TRIBUNNEWS.COM, BANTUL – Sudah sejak ratusan tahun lalu, warga di sekitar Masjid Sabilurrosyad Dusun Kauman, Desa Wijirejo, Kecamatan Pandak, Bantul, melakukan tradisi membatalkan puasa dengan makan bubur dan sayur serta segelas teh manis bersama-sama di Masjid.
Selama satu bulan penuh, pihak Takmir Masjid menyediakan ratusan porsi bubur tajil untuk warga yang ingin berbuka puasa di masjid. Bahkan terkadang tradisi ini dimanfaatkan warga sekitar untuk berkumpul dengan saudara yang datang dari luar daerah.
Setiap hari, empat tukang masak yang juga turun temurun (Zurkoni, Wardani, Jamhani, Hasanudin), selalu menyiapkan bubur beserta lodeh ( sayur tahu dan tempe) untuk tajil di Masjid peninggalan Panembahan Bodho (Raden Trenggono) yang didirikan sekitar akhir abad XIV itu.
Sejak pukul 14.00 wib, mereka mulai meracik berbagai bahan masakan di dapur yang letaknya di samping kanan bangunan masjid. Menjelang adzan magrib, mereka mulai menuangkan bubur beserta lodeh ke dalam piring. Setiap hari, sedikitnya membutuhkan rata-rata 4,5 kilogram lebih beras untuk dimasak.
Menurut Takmir Masjid Sabilurrosyad, Hariyadi, tradisi berbuka puasa dengan bubur ini sudah dilakukan sejak ratusan tahun lalu semenjak Panembahan Bodho masih hidup. Selain sehat untuk pencernaan setelah seharian berpuasa, tradisi ini memiliki nilai filosofis seperti yang diajarkan oleh Panembahan Bodho.
Pertama Bibirrin, artinya di Masjid adalah sebagai sumber dan pusat kebaikan. Kedua Beber, artinya menjelaskan tentang agama Islam secara gamblang yang saat itu disampaikan Panembahan Bodho. Termasuk pada zaman dahulu makanan juga dijadikan sebagai sarana dakwah.
Ketiga Babar, artinya ajaran Islam harus bisa mengena dan bisa diterima semua lapisan masyarakat.

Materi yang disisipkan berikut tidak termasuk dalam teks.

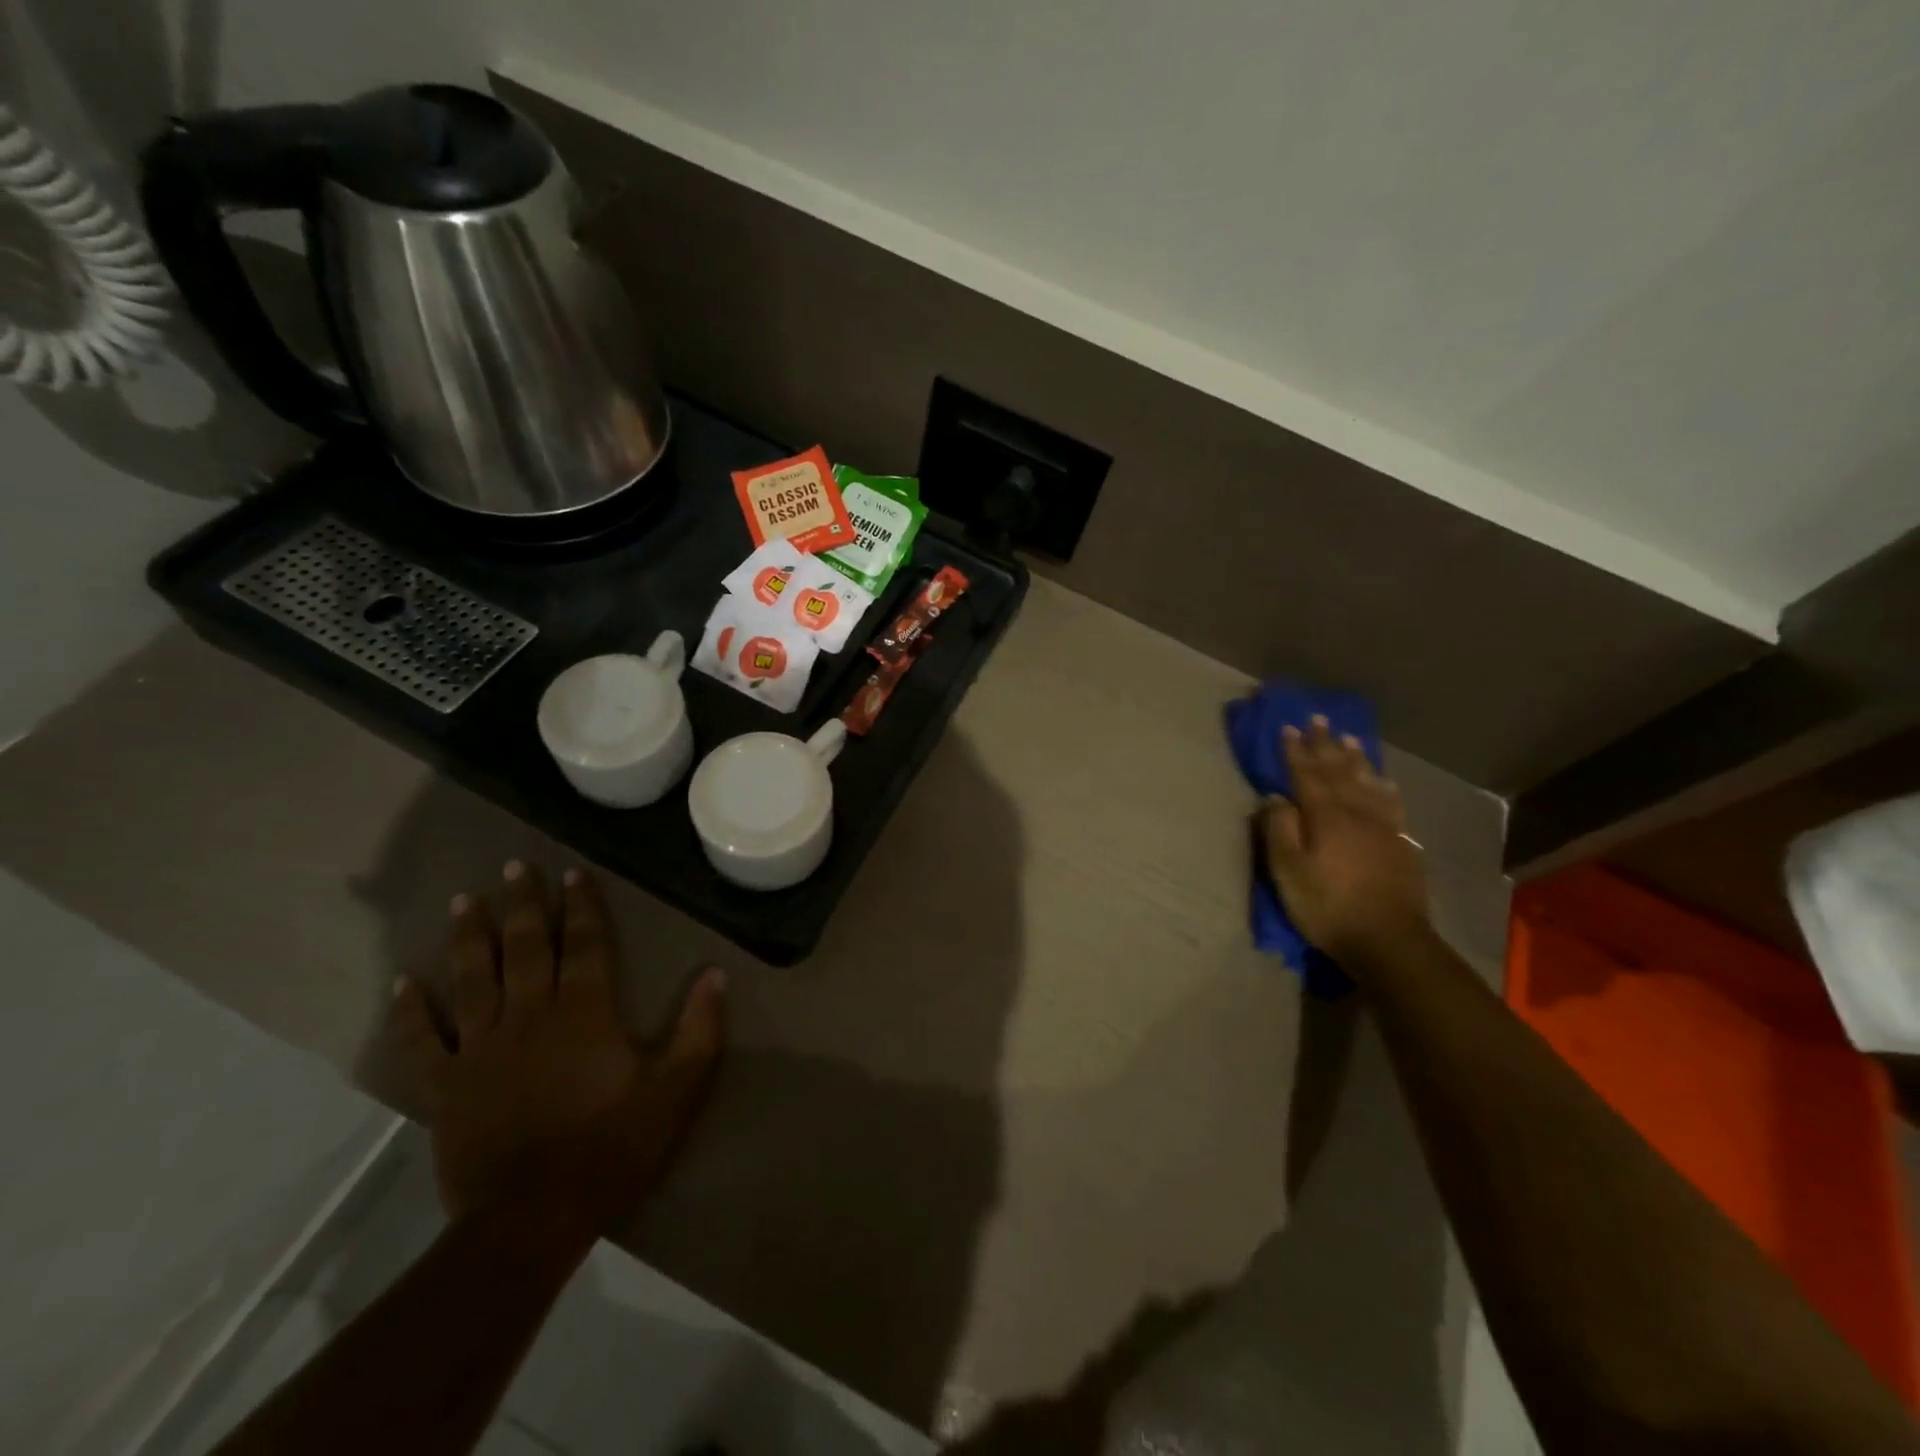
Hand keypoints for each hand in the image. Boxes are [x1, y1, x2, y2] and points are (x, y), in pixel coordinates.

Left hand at [393, 862, 725, 1233]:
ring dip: (467, 937)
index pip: (583, 945)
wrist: (531, 1220)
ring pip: (471, 980)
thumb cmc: (611, 1149)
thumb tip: (716, 974)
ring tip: (461, 901)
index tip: (573, 874)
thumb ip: (699, 1030)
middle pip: (523, 949)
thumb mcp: (676, 1090)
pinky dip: (410, 1011)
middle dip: (521, 905)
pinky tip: (403, 982)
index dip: (580, 907)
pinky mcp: (446, 1087)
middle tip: (513, 867)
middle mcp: (528, 1017)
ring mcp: (480, 1050)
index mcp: (583, 1013)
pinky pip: (422, 1042)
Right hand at [1260, 717, 1429, 963]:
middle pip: (1338, 771)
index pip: (1306, 775)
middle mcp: (1356, 813)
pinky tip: (1384, 781)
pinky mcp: (1401, 844)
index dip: (1295, 751)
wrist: (1389, 940)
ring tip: (1349, 738)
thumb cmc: (1328, 906)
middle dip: (1326, 745)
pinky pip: (1392, 804)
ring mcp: (1383, 828)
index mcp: (1325, 817)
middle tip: (1318, 719)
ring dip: (1356, 759)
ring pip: (1367, 783)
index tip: (1288, 727)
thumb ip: (1279, 830)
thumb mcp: (1288, 872)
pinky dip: (1384, 787)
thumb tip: (1274, 796)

Terlebih, kata Hariyadi, Panembahan Bodho yang juga murid Sunan Kalijaga itu juga menjadi ulama yang menyebarkan agama Islam di wilayah selatan Jawa.
Keempat Bubur, artinya melebur yang dimaksudkan bahwa ajaran Islam harus dapat melebur dalam jiwa setiap pemeluknya.
“Tradisi berbuka dengan bubur seperti ini sebenarnya juga dilakukan di masjid peninggalan Waliyullah lainnya seperti di Masjid Kauman Semarang, dan Masjid Darussalam Serengan Solo dengan Bubur Samin. Semua memiliki makna sama,” katanya, belum lama ini.
Hariyadi mengungkapkan, untuk kebutuhan beras, kayu bakar, sayuran, dan lainnya di masjid Sabilurrosyad ini merupakan hasil sumbangan dari masyarakat. Bahkan ada yang menyumbangkan beras hingga berkarung-karung serta sejumlah uang untuk membeli sayuran.
“Kita sebagai generasi penerus akan terus menjaga tradisi ini. Karena selain sehat, juga sarana untuk memeriahkan syiar Islam di bulan Ramadan,”ujarnya.
Salah satu juru masak, Wardani (60), yang juga warga Kauman mengungkapkan, sebenarnya untuk tukang masak tidak harus laki-laki. Meskipun selama ini memang dilakukan oleh laki-laki secara turun temurun. Ia sendiri sudah menjadi tukang masak saat bulan Ramadan di masjid ini sejak masih remaja.
“Sebenarnya yang masak siapa saja boleh, ibu-ibu juga boleh. Cuma karena ga ada yang mau, jadi ya kita-kita saja yang masak,” ujarnya di sela mempersiapkan bubur untuk buka puasa.